Data extracts below:
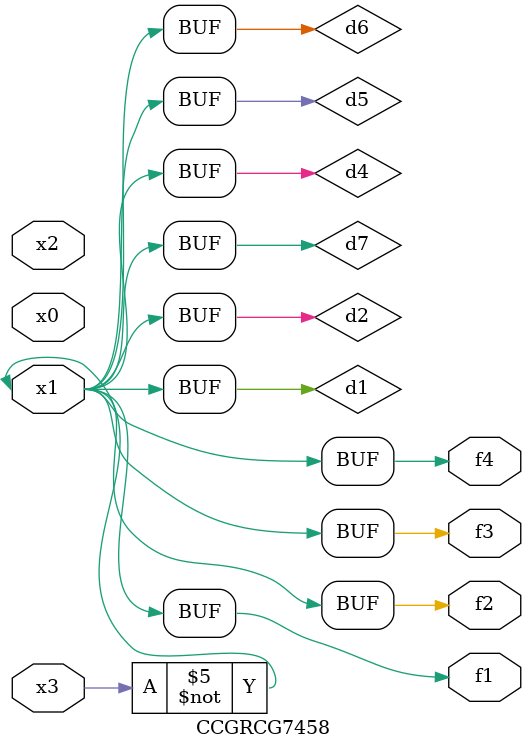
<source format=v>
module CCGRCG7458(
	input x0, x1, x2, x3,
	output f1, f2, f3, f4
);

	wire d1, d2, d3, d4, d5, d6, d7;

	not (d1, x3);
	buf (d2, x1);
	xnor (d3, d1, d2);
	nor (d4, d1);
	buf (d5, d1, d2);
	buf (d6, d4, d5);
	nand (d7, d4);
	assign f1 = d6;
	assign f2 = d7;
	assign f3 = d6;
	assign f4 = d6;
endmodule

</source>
End of Data extracts.
Data extracts below:
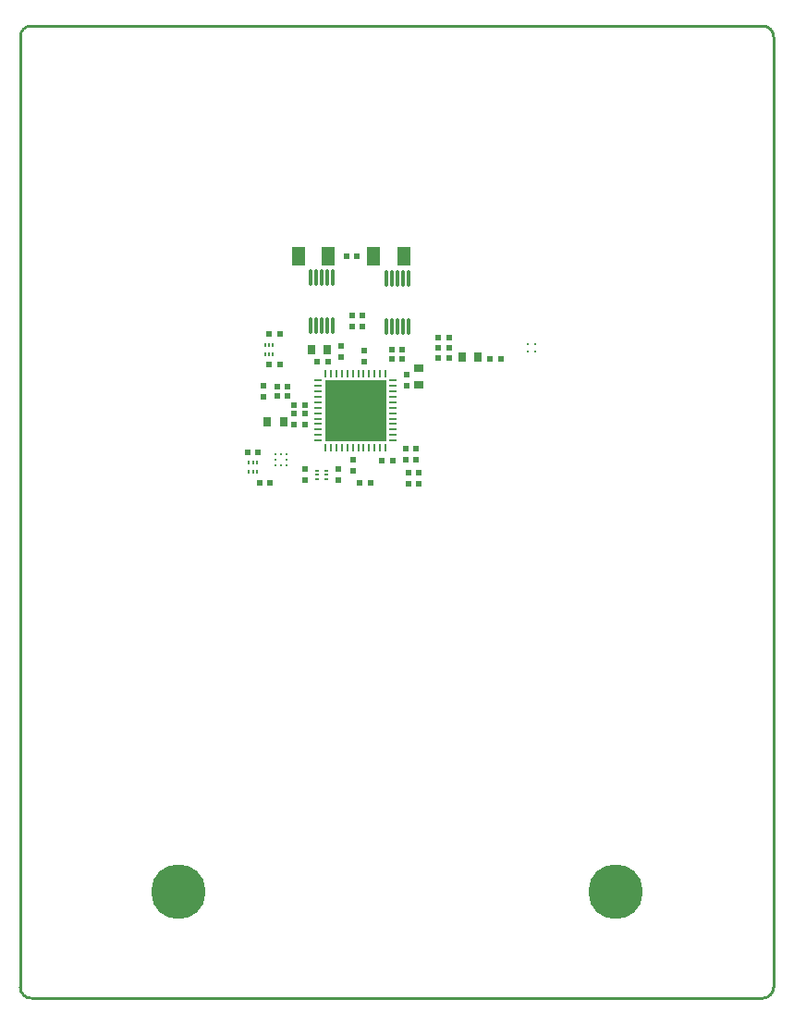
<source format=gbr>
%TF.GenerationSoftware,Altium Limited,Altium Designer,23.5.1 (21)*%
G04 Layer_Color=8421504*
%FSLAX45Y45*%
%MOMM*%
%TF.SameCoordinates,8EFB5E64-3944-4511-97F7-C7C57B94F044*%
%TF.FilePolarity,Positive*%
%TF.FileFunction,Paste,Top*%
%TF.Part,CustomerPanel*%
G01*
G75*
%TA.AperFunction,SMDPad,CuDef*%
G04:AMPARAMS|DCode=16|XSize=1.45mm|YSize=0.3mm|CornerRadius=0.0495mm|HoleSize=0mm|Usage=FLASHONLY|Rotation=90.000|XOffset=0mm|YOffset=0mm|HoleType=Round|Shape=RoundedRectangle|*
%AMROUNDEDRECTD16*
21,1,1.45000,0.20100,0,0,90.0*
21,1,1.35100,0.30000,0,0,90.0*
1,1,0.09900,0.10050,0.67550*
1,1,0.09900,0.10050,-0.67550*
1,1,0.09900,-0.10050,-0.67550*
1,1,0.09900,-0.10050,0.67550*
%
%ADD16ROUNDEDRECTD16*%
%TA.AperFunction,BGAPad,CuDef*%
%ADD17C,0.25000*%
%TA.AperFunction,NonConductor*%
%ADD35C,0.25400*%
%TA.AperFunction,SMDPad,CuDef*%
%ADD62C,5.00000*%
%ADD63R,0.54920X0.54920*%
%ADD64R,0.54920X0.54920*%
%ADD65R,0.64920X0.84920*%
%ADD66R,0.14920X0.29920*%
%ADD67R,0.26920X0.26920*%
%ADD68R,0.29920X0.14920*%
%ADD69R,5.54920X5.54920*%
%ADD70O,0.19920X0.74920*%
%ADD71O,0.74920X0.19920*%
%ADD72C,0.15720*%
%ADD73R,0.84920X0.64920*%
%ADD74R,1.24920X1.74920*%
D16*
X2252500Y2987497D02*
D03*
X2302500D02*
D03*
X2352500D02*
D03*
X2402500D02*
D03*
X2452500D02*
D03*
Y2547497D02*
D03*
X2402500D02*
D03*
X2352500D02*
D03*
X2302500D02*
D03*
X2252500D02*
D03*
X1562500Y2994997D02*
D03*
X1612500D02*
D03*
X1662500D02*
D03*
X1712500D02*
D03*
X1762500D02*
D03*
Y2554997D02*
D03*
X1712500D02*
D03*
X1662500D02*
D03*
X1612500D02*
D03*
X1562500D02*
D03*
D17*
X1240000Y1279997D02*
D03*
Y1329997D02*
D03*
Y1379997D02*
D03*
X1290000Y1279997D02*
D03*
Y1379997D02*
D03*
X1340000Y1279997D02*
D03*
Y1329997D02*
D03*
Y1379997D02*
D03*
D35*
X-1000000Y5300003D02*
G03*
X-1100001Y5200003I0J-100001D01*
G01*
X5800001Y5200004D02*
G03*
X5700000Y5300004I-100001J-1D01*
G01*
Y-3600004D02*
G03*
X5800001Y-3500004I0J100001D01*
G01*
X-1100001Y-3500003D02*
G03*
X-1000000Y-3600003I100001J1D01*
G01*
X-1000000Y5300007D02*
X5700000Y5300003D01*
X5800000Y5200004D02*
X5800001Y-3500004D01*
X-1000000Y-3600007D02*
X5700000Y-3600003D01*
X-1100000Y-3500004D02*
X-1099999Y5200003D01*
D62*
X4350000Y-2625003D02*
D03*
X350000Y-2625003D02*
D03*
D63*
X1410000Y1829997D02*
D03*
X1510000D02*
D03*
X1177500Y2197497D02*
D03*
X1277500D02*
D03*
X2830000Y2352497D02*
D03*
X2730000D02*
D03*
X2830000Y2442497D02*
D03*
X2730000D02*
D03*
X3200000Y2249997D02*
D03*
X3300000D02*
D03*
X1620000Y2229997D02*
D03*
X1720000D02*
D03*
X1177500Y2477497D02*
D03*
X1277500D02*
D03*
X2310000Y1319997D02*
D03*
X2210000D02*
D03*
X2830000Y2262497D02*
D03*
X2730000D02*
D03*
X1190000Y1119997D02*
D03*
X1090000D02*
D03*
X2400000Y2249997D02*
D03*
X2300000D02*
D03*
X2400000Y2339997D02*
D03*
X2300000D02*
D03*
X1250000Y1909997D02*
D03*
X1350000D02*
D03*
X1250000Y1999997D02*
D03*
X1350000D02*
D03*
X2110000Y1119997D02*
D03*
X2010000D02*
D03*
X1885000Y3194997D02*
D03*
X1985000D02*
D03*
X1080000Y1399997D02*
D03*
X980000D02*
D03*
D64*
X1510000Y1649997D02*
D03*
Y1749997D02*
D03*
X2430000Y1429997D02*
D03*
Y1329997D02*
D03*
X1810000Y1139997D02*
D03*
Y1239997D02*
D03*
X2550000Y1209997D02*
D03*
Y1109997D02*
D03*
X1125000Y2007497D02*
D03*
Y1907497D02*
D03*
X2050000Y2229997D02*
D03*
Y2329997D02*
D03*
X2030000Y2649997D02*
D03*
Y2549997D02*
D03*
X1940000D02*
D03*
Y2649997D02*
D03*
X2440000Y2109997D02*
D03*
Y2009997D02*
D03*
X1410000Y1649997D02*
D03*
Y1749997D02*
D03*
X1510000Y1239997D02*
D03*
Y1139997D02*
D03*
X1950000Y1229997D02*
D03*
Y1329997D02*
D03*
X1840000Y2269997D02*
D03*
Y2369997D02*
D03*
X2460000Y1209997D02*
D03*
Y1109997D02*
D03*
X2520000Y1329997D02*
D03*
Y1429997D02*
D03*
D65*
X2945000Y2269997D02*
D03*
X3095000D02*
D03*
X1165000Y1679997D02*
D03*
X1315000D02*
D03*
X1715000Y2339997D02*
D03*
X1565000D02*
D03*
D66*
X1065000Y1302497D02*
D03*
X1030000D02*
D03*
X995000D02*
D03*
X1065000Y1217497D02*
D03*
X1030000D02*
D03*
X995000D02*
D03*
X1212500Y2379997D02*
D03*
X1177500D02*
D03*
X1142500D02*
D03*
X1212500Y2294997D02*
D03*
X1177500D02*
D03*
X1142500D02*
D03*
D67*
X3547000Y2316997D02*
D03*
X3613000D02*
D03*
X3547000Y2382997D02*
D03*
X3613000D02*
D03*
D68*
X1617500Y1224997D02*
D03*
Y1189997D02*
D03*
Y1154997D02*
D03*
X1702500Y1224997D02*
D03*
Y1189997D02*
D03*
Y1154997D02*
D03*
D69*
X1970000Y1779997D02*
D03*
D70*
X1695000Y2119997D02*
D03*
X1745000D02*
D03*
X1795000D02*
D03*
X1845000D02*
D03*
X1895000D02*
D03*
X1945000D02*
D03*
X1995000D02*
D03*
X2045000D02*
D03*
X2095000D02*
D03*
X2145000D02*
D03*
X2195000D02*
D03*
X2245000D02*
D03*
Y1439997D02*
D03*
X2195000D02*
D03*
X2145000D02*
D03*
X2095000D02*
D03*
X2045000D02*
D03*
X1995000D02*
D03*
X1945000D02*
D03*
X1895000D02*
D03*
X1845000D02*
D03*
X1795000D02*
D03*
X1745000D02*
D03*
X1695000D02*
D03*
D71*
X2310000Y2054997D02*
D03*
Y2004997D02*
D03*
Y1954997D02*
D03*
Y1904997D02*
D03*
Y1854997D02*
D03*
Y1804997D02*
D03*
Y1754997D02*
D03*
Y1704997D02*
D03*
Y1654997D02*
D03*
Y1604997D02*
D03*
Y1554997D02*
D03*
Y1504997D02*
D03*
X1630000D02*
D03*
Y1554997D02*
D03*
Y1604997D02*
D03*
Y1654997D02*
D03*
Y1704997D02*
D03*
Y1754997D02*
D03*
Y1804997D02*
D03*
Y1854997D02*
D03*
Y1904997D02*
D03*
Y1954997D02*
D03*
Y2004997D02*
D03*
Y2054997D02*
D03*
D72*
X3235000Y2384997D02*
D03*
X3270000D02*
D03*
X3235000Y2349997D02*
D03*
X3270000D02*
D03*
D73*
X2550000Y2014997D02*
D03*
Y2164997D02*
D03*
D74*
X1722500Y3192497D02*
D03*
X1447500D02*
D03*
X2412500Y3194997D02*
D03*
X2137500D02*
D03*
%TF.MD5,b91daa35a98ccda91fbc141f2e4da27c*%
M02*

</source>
End of Data extracts.
▸ Task instructions
Each line in the records above that contains the word "source" must be copied.

▸ Exercise response
<source format=v>
</source>
<source format=gbr>
</source>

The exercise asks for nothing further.